The Negro Speaks of Rivers
by Langston Hughes
You guessed it. Rivers are the superstars of this poem, and our speaker likens his soul to the rivers he has known in his lifetime. However, we know our speaker could not have lived through over four thousand years of history. In this way, our speaker comes to represent a community of individuals, and the rivers become a metaphor for the history, spirit, and wisdom of Africans and African-Americans. Through this metaphor, our speaker documents a history and a heritage.
- Line 1: The "rivers" mentioned are part of an extended metaphor that likens the soul of the black community to the ancient, wise, and enduring great rivers of the earth.
- Line 1 and Line 11: In these lines we hear the refrain of the line, "I’ve known rivers," as it is repeated.

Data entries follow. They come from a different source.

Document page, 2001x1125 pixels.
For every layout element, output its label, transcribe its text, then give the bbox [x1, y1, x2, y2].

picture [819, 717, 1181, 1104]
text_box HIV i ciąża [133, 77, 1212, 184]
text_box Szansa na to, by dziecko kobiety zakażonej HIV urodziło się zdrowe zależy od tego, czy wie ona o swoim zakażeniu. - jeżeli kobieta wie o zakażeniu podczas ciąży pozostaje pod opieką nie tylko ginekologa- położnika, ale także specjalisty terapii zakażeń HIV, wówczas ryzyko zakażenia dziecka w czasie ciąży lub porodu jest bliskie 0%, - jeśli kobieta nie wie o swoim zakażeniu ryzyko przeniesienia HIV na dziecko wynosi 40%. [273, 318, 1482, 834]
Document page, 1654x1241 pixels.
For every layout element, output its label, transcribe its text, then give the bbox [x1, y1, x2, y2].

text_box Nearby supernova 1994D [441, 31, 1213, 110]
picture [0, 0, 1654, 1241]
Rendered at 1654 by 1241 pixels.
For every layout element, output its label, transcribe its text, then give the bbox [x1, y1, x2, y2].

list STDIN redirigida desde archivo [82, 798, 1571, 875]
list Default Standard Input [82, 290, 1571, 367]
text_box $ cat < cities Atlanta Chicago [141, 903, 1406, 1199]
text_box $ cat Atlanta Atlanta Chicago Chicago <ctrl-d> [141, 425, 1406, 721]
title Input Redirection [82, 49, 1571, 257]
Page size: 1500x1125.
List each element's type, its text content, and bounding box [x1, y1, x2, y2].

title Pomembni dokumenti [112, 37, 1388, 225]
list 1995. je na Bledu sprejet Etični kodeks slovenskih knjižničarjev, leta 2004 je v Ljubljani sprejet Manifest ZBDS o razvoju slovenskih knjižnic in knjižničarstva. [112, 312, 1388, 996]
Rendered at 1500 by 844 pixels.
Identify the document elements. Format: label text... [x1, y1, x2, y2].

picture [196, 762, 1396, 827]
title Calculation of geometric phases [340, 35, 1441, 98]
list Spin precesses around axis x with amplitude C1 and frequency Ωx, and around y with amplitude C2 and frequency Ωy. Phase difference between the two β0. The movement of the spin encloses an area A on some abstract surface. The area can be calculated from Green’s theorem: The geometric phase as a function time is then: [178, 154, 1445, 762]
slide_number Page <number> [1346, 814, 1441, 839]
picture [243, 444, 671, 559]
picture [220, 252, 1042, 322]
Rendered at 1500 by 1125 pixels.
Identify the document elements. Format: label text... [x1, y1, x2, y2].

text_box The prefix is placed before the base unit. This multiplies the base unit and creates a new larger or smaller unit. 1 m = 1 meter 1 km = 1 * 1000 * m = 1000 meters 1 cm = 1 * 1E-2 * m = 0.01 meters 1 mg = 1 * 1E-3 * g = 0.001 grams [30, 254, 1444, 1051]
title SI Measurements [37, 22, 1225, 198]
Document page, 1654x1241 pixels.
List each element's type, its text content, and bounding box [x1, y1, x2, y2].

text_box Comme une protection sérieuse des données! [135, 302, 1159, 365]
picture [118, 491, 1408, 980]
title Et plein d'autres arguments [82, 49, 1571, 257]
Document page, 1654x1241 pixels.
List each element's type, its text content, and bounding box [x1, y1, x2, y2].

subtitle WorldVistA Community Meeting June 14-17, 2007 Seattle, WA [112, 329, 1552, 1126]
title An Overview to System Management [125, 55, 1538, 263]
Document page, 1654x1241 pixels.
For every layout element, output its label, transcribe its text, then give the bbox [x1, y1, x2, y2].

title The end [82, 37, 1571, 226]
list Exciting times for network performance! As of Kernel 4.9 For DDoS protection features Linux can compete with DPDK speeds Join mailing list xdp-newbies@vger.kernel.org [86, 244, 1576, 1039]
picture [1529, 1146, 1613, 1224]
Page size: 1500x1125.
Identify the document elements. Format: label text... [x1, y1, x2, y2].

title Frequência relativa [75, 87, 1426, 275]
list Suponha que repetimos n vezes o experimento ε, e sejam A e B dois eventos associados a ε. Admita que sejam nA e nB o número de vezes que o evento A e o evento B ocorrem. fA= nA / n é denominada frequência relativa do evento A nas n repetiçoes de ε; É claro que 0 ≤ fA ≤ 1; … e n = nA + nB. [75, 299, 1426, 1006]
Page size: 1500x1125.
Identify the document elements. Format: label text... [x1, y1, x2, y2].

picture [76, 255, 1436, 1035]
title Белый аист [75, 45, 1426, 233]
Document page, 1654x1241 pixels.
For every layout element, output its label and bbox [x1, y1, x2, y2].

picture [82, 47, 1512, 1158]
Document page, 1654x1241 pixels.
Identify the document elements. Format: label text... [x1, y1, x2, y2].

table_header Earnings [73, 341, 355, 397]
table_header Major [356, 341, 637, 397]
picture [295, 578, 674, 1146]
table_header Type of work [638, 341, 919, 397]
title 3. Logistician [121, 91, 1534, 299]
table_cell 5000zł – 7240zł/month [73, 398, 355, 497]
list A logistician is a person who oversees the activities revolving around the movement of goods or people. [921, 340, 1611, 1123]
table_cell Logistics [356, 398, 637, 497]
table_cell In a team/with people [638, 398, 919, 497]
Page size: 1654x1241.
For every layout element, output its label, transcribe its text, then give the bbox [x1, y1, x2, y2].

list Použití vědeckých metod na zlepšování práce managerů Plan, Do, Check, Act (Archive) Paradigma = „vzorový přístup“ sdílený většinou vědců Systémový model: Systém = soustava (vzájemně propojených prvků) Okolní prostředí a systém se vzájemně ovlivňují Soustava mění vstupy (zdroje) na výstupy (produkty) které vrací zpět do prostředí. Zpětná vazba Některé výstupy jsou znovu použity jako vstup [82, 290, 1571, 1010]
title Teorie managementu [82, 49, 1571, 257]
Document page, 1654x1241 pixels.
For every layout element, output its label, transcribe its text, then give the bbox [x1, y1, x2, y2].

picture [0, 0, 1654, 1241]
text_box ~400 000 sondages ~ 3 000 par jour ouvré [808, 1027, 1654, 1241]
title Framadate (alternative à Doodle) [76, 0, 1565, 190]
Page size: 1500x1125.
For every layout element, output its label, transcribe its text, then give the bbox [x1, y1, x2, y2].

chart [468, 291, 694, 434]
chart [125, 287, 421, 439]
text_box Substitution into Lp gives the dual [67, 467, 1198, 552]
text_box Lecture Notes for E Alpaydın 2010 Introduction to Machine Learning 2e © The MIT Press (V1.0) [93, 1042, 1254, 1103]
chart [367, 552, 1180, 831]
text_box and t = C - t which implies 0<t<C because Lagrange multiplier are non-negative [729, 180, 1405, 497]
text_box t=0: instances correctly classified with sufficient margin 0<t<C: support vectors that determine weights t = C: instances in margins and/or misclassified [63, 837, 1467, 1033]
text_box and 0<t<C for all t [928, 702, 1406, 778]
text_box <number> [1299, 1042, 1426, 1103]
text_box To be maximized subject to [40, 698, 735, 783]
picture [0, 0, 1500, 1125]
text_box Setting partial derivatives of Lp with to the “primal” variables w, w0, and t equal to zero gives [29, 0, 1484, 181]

In this way, the poem becomes cyclical and musical.
- Line 2: The enjambment at the end of this line causes our eye to immediately and hungrily devour the beginning of the following line.
- Line 2: Here, the speaker uses a simile to compare the age of the rivers to the age of the Earth: "ancient as the world."
- Line 3: In this line, the rivers become a metaphor for the rivers of blood that flow through human veins.
- Line 4: Our speaker uses a simile to compare the depth of his soul to that of the rivers.
- Line 4 and Line 13: Again we hear the refrain in the line, "my soul has grown deep like the rivers," as it is repeated.
- Line 5: We find an allusion here to the cradle of civilization as bordered by the Euphrates River.
- Line 6: We come across another allusion here to the Congo River basin in central western Africa.
- Line 6: The Congo River is personified as it has lulled our speaker to sleep like a mother singing a lullaby.
- Line 7: We find yet another allusion to the Nile River and to the moment in history in which the pyramids were built.
- Line 7: The speaker uses hyperbole when he says that he "raised the pyramids." We know he couldn’t have built the one of the seven wonders of the world by himself.
- Line 8: Again, we are presented with an allusion to the Mississippi River and to the moment in history when Abe Lincoln sailed down this river, witnessing the horrors of slavery.
- Line 8: The Mississippi River is personified as the speaker describes its singing.
- Line 8, Line 9, Line 10: The enjambment at the end of each of these lines again creates the sense of the rivers flow, and visually reflects the winding path of a great river.
- Line 9 and 10: Here our speaker creates an image of the sun setting on the great Mississippi River, turning it to gold.
- Line 10: The Mississippi River is again personified as it is described as having a "bosom," granting it feminine, maternal qualities.